Data supplied →

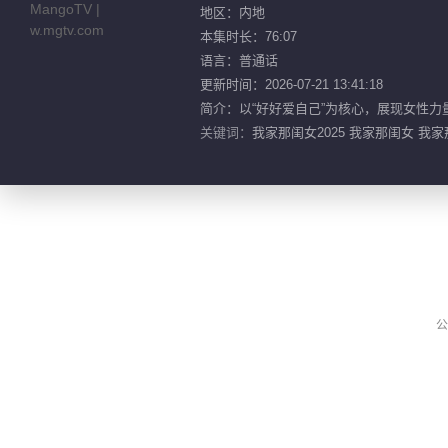
地区：内地
本集时长：76:07
语言：普通话
更新时间：2026-07-21 13:41:18
简介：以“好好爱自己”为核心，展现女性力
关键词：
我家那闺女2025 我家那闺女 我家
公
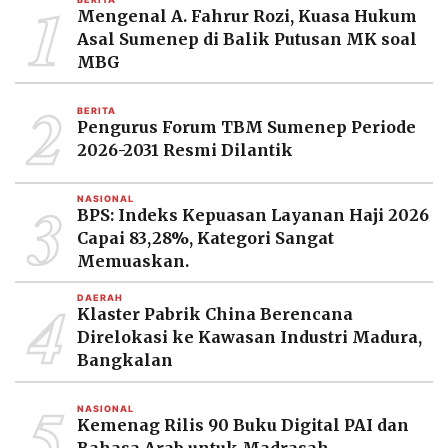
1
Mengenal A. Fahrur Rozi, Kuasa Hukum
Asal Sumenep di Balik Putusan MK soal
MBG
2
BERITA
Pengurus Forum TBM Sumenep Periode
2026-2031 Resmi Dilantik
3
NASIONAL
BPS: Indeks Kepuasan Layanan Haji 2026
Capai 83,28%, Kategori Sangat
Memuaskan.
4
DAERAH
Klaster Pabrik China Berencana
Direlokasi ke Kawasan Industri Madura,
Bangkalan
5
NASIONAL
Kemenag Rilis 90 Buku Digital PAI dan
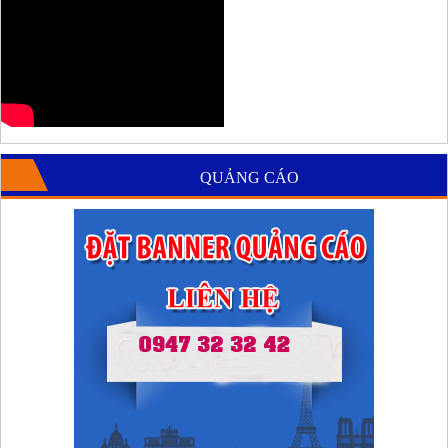
QUẢNG CÁO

Exercise → With the data above as the source, tally the lines that include the string "Sumenep", and give that figure alone.

Solution below → 2